++++ Given records ++++
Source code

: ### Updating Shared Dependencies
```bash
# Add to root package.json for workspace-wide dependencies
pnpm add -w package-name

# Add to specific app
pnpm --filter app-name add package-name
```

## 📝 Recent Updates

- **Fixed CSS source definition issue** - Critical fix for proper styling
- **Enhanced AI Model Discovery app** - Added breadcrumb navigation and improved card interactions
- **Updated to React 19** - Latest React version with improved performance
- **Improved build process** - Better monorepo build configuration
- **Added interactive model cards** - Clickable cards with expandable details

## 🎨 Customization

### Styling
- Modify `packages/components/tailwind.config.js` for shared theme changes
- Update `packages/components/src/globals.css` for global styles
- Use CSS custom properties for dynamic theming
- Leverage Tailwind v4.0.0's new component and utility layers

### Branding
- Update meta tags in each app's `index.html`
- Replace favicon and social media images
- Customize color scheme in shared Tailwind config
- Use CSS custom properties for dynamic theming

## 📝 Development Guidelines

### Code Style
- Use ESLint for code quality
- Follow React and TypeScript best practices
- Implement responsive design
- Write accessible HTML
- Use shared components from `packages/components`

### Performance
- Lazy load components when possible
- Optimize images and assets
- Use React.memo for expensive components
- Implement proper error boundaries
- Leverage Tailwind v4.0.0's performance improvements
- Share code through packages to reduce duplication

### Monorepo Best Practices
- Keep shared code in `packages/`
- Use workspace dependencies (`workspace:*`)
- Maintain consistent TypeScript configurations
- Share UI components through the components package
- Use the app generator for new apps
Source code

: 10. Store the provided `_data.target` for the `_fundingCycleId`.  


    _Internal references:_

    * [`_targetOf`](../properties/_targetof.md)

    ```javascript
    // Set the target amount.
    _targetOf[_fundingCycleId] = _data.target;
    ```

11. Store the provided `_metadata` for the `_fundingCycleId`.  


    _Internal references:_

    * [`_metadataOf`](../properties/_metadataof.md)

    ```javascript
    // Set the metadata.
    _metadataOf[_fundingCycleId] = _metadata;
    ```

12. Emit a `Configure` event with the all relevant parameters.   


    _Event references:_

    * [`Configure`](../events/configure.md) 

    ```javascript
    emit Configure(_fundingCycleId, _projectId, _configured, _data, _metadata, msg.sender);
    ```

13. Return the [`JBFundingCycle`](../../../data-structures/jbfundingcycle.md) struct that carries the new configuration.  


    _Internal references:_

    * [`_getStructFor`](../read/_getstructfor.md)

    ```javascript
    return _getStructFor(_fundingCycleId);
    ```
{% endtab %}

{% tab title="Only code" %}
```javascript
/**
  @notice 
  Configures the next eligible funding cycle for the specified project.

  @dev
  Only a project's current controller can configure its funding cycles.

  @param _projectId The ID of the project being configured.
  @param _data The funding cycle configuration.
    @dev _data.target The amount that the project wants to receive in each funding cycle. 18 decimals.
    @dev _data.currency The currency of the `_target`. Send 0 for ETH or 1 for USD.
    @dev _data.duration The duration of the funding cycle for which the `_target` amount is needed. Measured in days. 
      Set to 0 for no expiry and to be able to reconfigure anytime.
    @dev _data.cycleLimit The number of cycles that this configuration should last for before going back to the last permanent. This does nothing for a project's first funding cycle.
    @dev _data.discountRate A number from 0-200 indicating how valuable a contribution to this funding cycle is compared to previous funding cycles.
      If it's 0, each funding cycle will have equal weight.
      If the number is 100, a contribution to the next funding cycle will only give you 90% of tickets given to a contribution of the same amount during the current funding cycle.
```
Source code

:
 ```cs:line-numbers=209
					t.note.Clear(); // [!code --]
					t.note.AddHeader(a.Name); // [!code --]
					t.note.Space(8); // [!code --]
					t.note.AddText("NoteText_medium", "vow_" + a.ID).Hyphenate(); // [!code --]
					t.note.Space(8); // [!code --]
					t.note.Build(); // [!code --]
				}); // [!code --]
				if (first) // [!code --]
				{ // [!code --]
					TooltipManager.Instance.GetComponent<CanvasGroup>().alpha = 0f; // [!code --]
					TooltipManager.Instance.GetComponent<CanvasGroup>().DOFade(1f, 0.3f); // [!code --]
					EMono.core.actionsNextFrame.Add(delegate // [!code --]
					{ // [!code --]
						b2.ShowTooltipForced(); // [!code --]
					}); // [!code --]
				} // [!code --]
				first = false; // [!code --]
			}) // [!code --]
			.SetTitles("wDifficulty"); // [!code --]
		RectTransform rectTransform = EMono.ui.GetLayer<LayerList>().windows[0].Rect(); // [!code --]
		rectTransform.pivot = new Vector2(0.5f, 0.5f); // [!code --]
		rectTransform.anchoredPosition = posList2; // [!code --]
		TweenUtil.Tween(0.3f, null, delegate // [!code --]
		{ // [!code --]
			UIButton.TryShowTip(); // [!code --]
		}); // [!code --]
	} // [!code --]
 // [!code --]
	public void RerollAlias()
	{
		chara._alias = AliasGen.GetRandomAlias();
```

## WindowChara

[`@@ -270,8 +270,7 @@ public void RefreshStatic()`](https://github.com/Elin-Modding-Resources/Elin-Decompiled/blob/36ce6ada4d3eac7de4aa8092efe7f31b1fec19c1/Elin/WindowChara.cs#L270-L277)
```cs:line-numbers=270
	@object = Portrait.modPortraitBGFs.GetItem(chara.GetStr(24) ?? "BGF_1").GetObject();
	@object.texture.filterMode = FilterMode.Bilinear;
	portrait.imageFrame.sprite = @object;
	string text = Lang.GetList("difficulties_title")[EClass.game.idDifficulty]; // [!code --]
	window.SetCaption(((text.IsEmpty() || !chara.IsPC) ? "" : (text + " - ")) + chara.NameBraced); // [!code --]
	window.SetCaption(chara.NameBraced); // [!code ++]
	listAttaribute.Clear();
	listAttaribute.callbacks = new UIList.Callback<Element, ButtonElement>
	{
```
++++
- [What you should do]:
Give the data again in full, keeping every line as it was.

- [Response to the task]:
Source code

: ### Updating Shared Dependencies
```bash
# Add to root package.json for workspace-wide dependencies
pnpm add -w package-name

# Add to specific app
pnpm --filter app-name add package-name
```

## 📝 Recent Updates

- **Fixed CSS source definition issue** - Critical fix for proper styling
- **Enhanced AI Model Discovery app** - Added breadcrumb navigation and improved card interactions
- **Updated to React 19** - Latest React version with improved performance
- **Improved build process** - Better monorepo build configuration
- **Added interactive model cards** - Clickable cards with expandable details

## 🎨 Customization

### Styling
- Modify `packages/components/tailwind.config.js` for shared theme changes
- Update `packages/components/src/globals.css` for global styles
- Use CSS custom properties for dynamic theming
- Leverage Tailwind v4.0.0's new component and utility layers

### Branding
- Update meta tags in each app's `index.html`
- Replace favicon and social media images
- Customize color scheme in shared Tailwind config
- Use CSS custom properties for dynamic theming

## 📝 Development Guidelines

### Code Style
- Use ESLint for code quality
- Follow React and TypeScript best practices
- Implement responsive design
- Write accessible HTML
- Use shared components from `packages/components`

### Performance
- Lazy load components when possible
- Optimize images and assets
- Use React.memo for expensive components
- Implement proper error boundaries
- Leverage Tailwind v4.0.0's performance improvements
- Share code through packages to reduce duplication

### Monorepo Best Practices
- Keep shared code in `packages/`
- Use workspace dependencies (`workspace:*`)
- Maintain consistent TypeScript configurations
- Share UI components through the components package
- Use the app generator for new apps
Source code

: 10. Store the provided `_data.target` for the `_fundingCycleId`.  


    _Internal references:_

    * [`_targetOf`](../properties/_targetof.md)

    ```javascript
    // Set the target amount.
    _targetOf[_fundingCycleId] = _data.target;
    ```

11. Store the provided `_metadata` for the `_fundingCycleId`.  


    _Internal references:_

    * [`_metadataOf`](../properties/_metadataof.md)

    ```javascript
    // Set the metadata.
    _metadataOf[_fundingCycleId] = _metadata;
    ```

12. Emit a `Configure` event with the all relevant parameters.   


    _Event references:_

    * [`Configure`](../events/configure.md) 

    ```javascript
    emit Configure(_fundingCycleId, _projectId, _configured, _data, _metadata, msg.sender);
    ```

13. Return the [`JBFundingCycle`](../../../data-structures/jbfundingcycle.md) struct that carries the new configuration.  


    _Internal references:_

    * [`_getStructFor`](../read/_getstructfor.md)

    ```javascript
    return _getStructFor(_fundingCycleId);
    ```
{% endtab %}

{% tab title="Only code" %}
```javascript
/**
  @notice 
  Configures the next eligible funding cycle for the specified project.

  @dev
  Only a project's current controller can configure its funding cycles.

  @param _projectId The ID of the project being configured.
  @param _data The funding cycle configuration.
    @dev _data.target The amount that the project wants to receive in each funding cycle. 18 decimals.
    @dev _data.currency The currency of the `_target`. Send 0 for ETH or 1 for USD.
    @dev _data.duration The duration of the funding cycle for which the `_target` amount is needed. Measured in days. 
      Set to 0 for no expiry and to be able to reconfigure anytime.
    @dev _data.cycleLimit The number of cycles that this configuration should last for before going back to the last permanent. This does nothing for a project's first funding cycle.
    @dev _data.discountRate A number from 0-200 indicating how valuable a contribution to this funding cycle is compared to previous funding cycles.
      If it's 0, each funding cycle will have equal weight.
      If the number is 100, a contribution to the next funding cycle will only give you 90% of tickets given to a contribution of the same amount during the current funding cycle.
```
Source code

:
 ```cs:line-numbers=209
					t.note.Clear(); // [!code --]
					t.note.AddHeader(a.Name); // [!code --]
					t.note.Space(8); // [!code --]
					t.note.AddText("NoteText_medium", "vow_" + a.ID).Hyphenate(); // [!code --]
					t.note.Space(8); // [!code --]
					t.note.Build(); // [!code --]
				}); // [!code --]
				if (first) // [!code --]
				{ // [!code --]
					TooltipManager.Instance.GetComponent<CanvasGroup>().alpha = 0f; // [!code --]
					TooltipManager.Instance.GetComponent<CanvasGroup>().DOFade(1f, 0.3f); // [!code --]
					EMono.core.actionsNextFrame.Add(delegate // [!code --]
					{ // [!code --]
						b2.ShowTooltipForced(); // [!code --]
					}); // [!code --]
				} // [!code --]
				first = false; // [!code --]
			}) // [!code --]
			.SetTitles("wDifficulty"); // [!code --]
		RectTransform rectTransform = EMono.ui.GetLayer<LayerList>().windows[0].Rect(); // [!code --]
		rectTransform.pivot = new Vector2(0.5f, 0.5f); // [!code --]
		rectTransform.anchoredPosition = posList2; // [!code --]
		TweenUtil.Tween(0.3f, null, delegate // [!code --]
		{ // [!code --]
			UIButton.TryShowTip(); // [!code --]
		}); // [!code --]
	} // [!code --]
 // [!code --]
	public void RerollAlias()
	{
		chara._alias = AliasGen.GetRandomAlias();
```

## WindowChara

[`@@ -270,8 +270,7 @@ public void RefreshStatic()`](https://github.com/Elin-Modding-Resources/Elin-Decompiled/blob/36ce6ada4d3eac7de4aa8092efe7f31b1fec19c1/Elin/WindowChara.cs#L270-L277)
```cs:line-numbers=270
	@object = Portrait.modPortraitBGFs.GetItem(chara.GetStr(24) ?? "BGF_1").GetObject();
	@object.texture.filterMode = FilterMode.Bilinear;
	portrait.imageFrame.sprite = @object;
	string text = Lang.GetList("difficulties_title")[EClass.game.idDifficulty]; // [!code --]
	window.SetCaption(((text.IsEmpty() || !chara.IsPC) ? "" : (text + " - ")) + chara.NameBraced); // [!code --]
	window.SetCaption(chara.NameBraced); // [!code ++]
	listAttaribute.Clear();
	listAttaribute.callbacks = new UIList.Callback<Element, ButtonElement>
	{
```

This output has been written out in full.